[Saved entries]
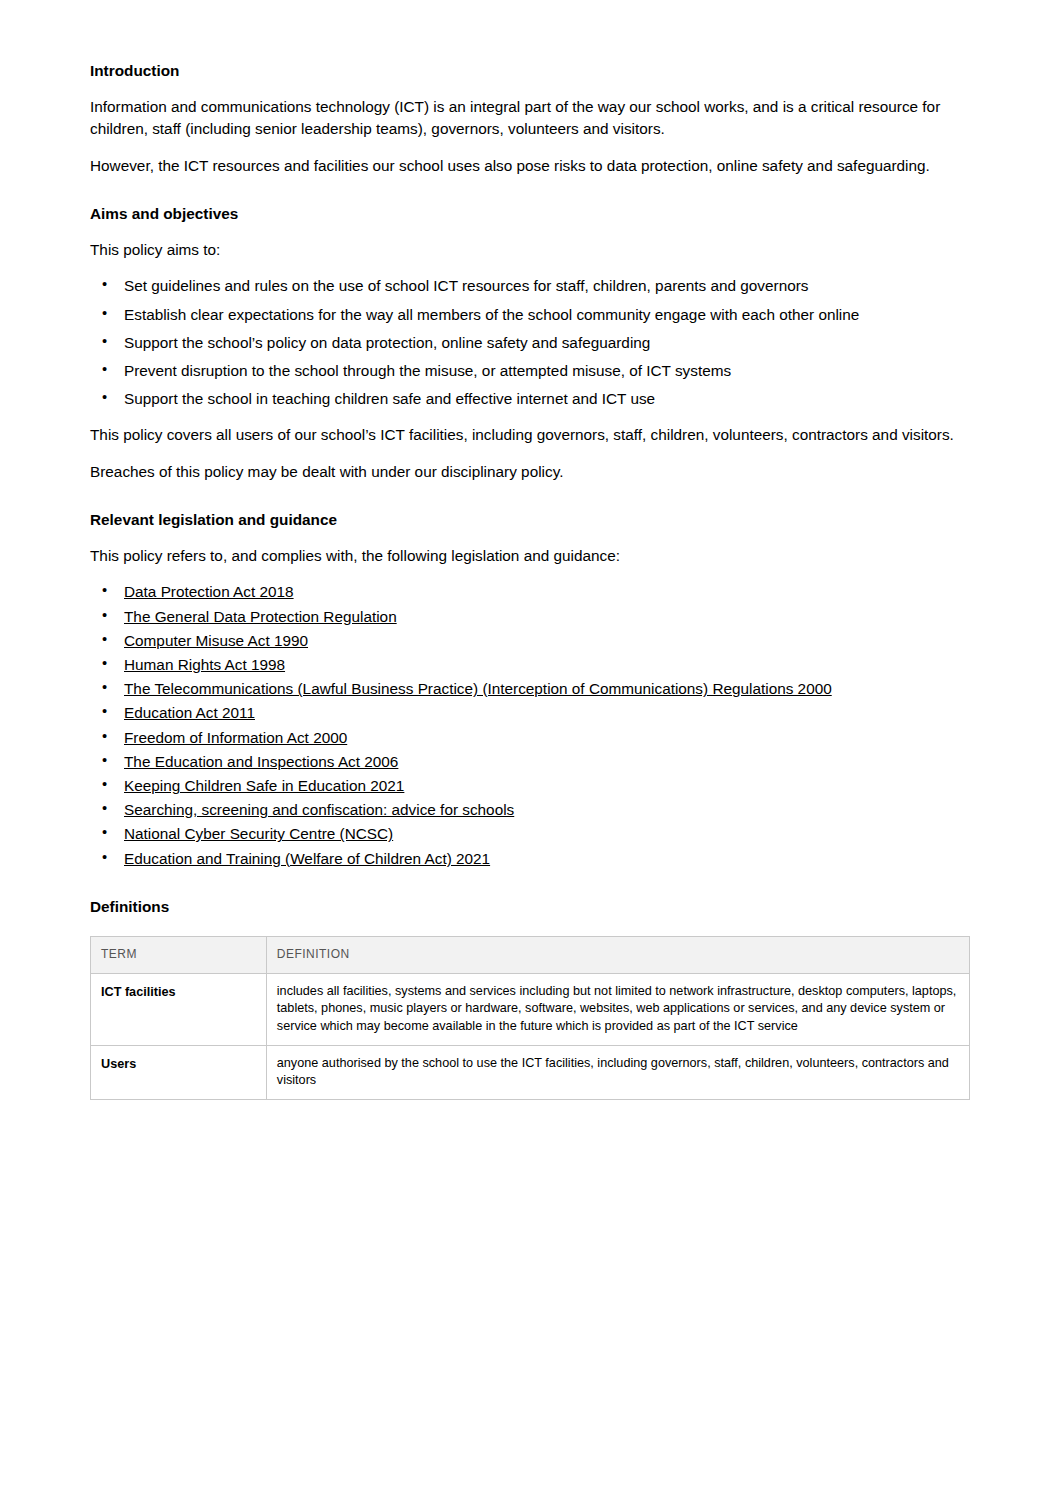Introduction
Information and communications technology (ICT) is an integral part of the way our school works, and is a critical resource for children, staff (including senior leadership teams), governors, volunteers and visitors.
However, the ICT resources and facilities our school uses also pose risks to data protection, online safety and safeguarding.
Aims and objectives
This policy aims to:
Set guidelines and rules on the use of school ICT resources for staff, children, parents and governors
Establish clear expectations for the way all members of the school community engage with each other online
Support the school’s policy on data protection, online safety and safeguarding
Prevent disruption to the school through the misuse, or attempted misuse, of ICT systems
Support the school in teaching children safe and effective internet and ICT use
This policy covers all users of our school’s ICT facilities, including governors, staff, children, volunteers, contractors and visitors.
Breaches of this policy may be dealt with under our disciplinary policy.
Relevant legislation and guidance
This policy refers to, and complies with, the following legislation and guidance:
Data Protection Act 2018
The General Data Protection Regulation
Computer Misuse Act 1990
Human Rights Act 1998
The Telecommunications (Lawful Business Practice) (Interception of Communications) Regulations 2000
Education Act 2011
Freedom of Information Act 2000
The Education and Inspections Act 2006
Keeping Children Safe in Education 2021
Searching, screening and confiscation: advice for schools
National Cyber Security Centre (NCSC)
Education and Training (Welfare of Children Act) 2021
Definitions
| TERM | DEFINITION |
| --- | --- |
| ICT facilities | includes all facilities, systems and services including but not limited to network infrastructure, desktop computers, laptops, tablets, phones, music players or hardware, software, websites, web applications or services, and any device system or service which may become available in the future which is provided as part of the ICT service |
| Users | anyone authorised by the school to use the ICT facilities, including governors, staff, children, volunteers, contractors and visitors |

• TASK: Would you print, exactly as written, every line above from the one holding "This policy aims" through the one holding "Keeping Children Safe in Education 2021", with both included and no other lines?

• EXERCISE OUTPUT:
This policy aims to:
Set guidelines and rules on the use of school ICT resources for staff, children, parents and governors
Establish clear expectations for the way all members of the school community engage with each other online
Support the school’s policy on data protection, online safety and safeguarding
Prevent disruption to the school through the misuse, or attempted misuse, of ICT systems
Support the school in teaching children safe and effective internet and ICT use
This policy covers all users of our school’s ICT facilities, including governors, staff, children, volunteers, contractors and visitors.
Breaches of this policy may be dealt with under our disciplinary policy.
Relevant legislation and guidance
This policy refers to, and complies with, the following legislation and guidance:
Data Protection Act 2018
The General Data Protection Regulation
Computer Misuse Act 1990
Human Rights Act 1998
The Telecommunications (Lawful Business Practice) (Interception of Communications) Regulations 2000
Education Act 2011
Freedom of Information Act 2000
The Education and Inspections Act 2006
Keeping Children Safe in Education 2021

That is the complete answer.